HOW TO COMPLETE THIS TASK:
Scan the lines below; pull out those with "none".

SUPPLIED MATERIAL:

═══

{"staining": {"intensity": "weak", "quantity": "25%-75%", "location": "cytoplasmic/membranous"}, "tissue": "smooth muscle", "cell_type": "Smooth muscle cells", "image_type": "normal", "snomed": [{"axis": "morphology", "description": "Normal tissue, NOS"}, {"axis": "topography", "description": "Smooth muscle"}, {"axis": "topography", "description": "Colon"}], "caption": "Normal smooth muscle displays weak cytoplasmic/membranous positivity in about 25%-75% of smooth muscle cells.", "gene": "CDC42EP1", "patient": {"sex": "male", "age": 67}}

═══

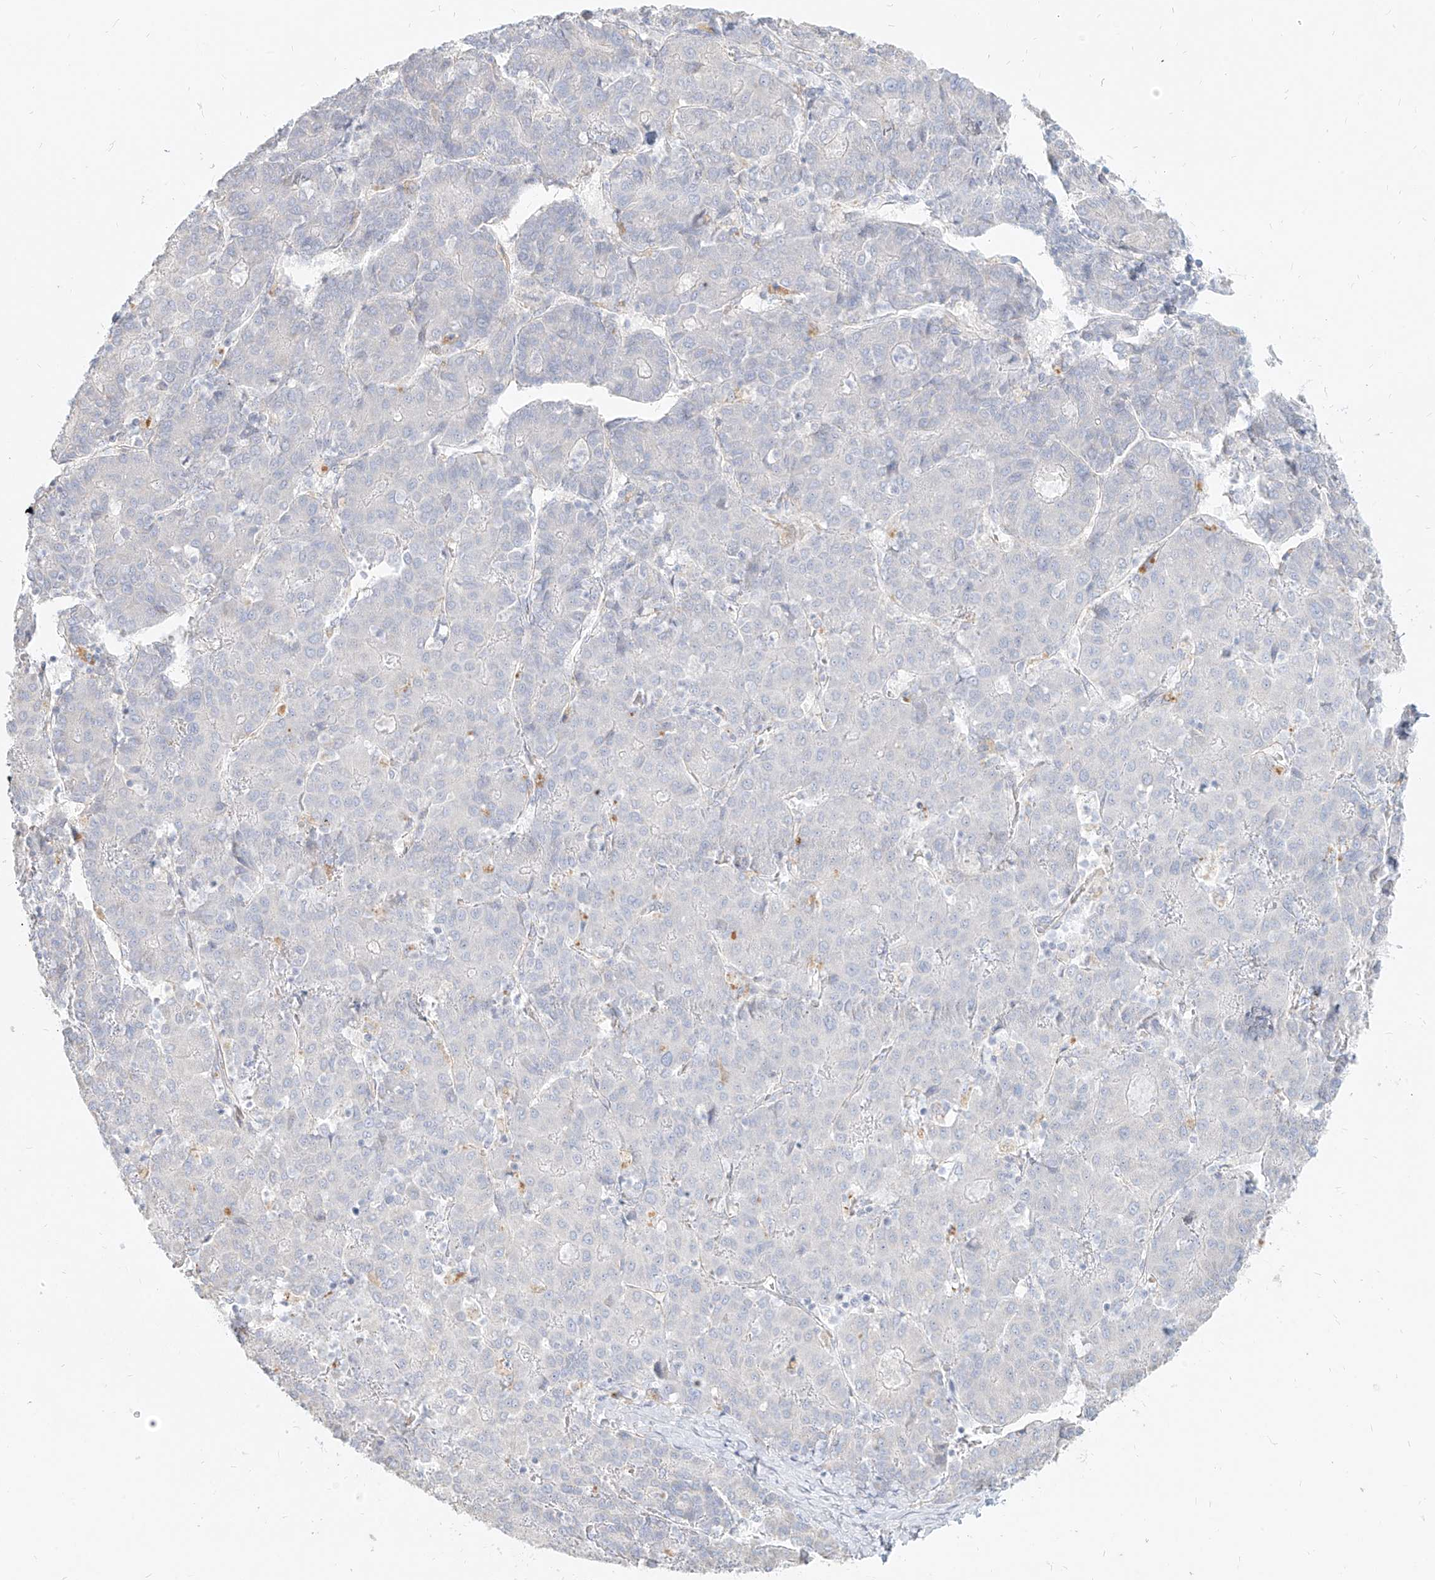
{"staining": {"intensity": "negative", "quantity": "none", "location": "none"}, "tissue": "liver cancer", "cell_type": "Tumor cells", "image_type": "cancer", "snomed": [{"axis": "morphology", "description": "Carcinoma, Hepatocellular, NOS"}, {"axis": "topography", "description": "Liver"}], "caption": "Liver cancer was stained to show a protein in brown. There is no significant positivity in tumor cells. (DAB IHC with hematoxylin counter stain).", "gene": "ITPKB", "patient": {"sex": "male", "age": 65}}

═══

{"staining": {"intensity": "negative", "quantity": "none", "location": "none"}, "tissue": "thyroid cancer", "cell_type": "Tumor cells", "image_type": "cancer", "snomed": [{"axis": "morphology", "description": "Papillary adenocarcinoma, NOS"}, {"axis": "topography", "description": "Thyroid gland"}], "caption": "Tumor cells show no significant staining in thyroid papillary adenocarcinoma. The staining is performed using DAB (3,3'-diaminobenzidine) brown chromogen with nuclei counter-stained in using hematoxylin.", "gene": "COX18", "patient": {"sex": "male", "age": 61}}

═══

SOLUTION TO THIS EXERCISE:
{"staining": {"intensity": "negative", "quantity": "none", "location": "none"}, "tissue": "liver cancer", "cell_type": "Tumor cells", "image_type": "cancer", "snomed": [{"axis": "morphology", "description": "Carcinoma, Hepatocellular, NOS"}, {"axis": "topography", "description": "Liver"}], "caption": "Liver cancer was stained to show a protein in brown. There is no significant positivity in tumor cells. (DAB IHC with hematoxylin counter stain).", "gene": "ITPKB", "patient": {"sex": "male", "age": 65}}
{"staining": {"intensity": "negative", "quantity": "none", "location": "none"}, "tissue": "thyroid cancer", "cell_type": "Tumor cells", "image_type": "cancer", "snomed": [{"axis": "morphology", "description": "Papillary adenocarcinoma, NOS"}, {"axis": "topography", "description": "Thyroid gland"}], "caption": "Tumor cells show no significant staining in thyroid papillary adenocarcinoma. The staining is performed using DAB (3,3'-diaminobenzidine) brown chromogen with nuclei counter-stained in using hematoxylin.", "gene": "COX18", "patient": {"sex": "male", "age": 61}}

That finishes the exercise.